→ EXERCISE DETAILS: Please return every line of the material below as a JSON list of strings, one string per line, leaving out any blank lines.

Collected data entries
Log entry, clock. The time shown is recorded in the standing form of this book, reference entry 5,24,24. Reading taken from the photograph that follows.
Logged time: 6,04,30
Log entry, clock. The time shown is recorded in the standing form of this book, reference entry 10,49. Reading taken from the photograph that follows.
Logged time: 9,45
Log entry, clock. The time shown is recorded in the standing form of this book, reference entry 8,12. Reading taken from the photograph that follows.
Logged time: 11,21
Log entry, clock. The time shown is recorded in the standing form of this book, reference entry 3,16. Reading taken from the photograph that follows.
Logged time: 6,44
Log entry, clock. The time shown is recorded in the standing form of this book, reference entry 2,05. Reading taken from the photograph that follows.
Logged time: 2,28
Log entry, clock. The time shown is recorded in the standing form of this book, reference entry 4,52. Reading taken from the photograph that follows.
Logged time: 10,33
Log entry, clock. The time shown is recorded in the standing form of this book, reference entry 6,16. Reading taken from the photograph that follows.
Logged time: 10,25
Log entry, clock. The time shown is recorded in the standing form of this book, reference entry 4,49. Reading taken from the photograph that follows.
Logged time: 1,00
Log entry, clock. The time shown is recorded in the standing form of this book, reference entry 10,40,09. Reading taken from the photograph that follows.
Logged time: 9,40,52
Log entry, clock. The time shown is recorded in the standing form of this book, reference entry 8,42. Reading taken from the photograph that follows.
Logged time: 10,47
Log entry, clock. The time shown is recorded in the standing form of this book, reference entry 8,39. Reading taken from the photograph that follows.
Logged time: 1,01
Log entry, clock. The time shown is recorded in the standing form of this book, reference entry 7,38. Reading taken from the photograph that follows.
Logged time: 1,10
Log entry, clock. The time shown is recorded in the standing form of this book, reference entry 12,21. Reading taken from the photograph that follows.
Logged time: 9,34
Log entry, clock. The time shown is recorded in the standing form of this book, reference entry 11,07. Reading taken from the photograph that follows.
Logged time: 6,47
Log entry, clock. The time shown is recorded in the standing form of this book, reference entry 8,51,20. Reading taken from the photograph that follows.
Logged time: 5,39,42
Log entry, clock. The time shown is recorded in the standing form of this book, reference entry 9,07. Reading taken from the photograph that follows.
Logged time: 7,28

→ ANSWER:
[
  "Log entry, clock. The time shown is recorded in the standing form of this book, reference entry 5,24,24. Reading taken from the photograph that follows.",
  "Logged time: 6,04,30",
  "Log entry, clock. The time shown is recorded in the standing form of this book, reference entry 10,49. Reading taken from the photograph that follows.",
  "Logged time: 9,45",
  "Log entry, clock. The time shown is recorded in the standing form of this book, reference entry 8,12. Reading taken from the photograph that follows.",
  "Logged time: 11,21",
  "Log entry, clock. The time shown is recorded in the standing form of this book, reference entry 3,16. Reading taken from the photograph that follows.",
  "Logged time: 6,44",
  "Log entry, clock. The time shown is recorded in the standing form of this book, reference entry 2,05. Reading taken from the photograph that follows.",
  "Logged time: 2,28",
  "Log entry, clock. The time shown is recorded in the standing form of this book, reference entry 4,52. Reading taken from the photograph that follows.",
  "Logged time: 10,33",
  "Log entry, clock. The time shown is recorded in the standing form of this book, reference entry 6,16. Reading taken from the photograph that follows.",
  "Logged time: 10,25",
  "Log entry, clock. The time shown is recorded in the standing form of this book, reference entry 4,49. Reading taken from the photograph that follows.",
  "Logged time: 1,00",
  "Log entry, clock. The time shown is recorded in the standing form of this book, reference entry 10,40,09. Reading taken from the photograph that follows.",
  "Logged time: 9,40,52",
  "Log entry, clock. The time shown is recorded in the standing form of this book, reference entry 8,42. Reading taken from the photograph that follows.",
  "Logged time: 10,47",
  "Log entry, clock. The time shown is recorded in the standing form of this book, reference entry 8,39. Reading taken from the photograph that follows.",
  "Logged time: 1,01",
  "Log entry, clock. The time shown is recorded in the standing form of this book, reference entry 7,38. Reading taken from the photograph that follows.",
  "Logged time: 1,10",
  "Log entry, clock. The time shown is recorded in the standing form of this book, reference entry 12,21. Reading taken from the photograph that follows.",
  "Logged time: 9,34",
  "Log entry, clock. The time shown is recorded in the standing form of this book, reference entry 11,07. Reading taken from the photograph that follows.",
  "Logged time: 6,47",
  "Log entry, clock. The time shown is recorded in the standing form of this book, reference entry 8,51,20. Reading taken from the photograph that follows.",
  "Logged time: 5,39,42",
  "Log entry, clock. The time shown is recorded in the standing form of this book, reference entry 9,07. Reading taken from the photograph that follows.",
  "Logged time: 7,28"
]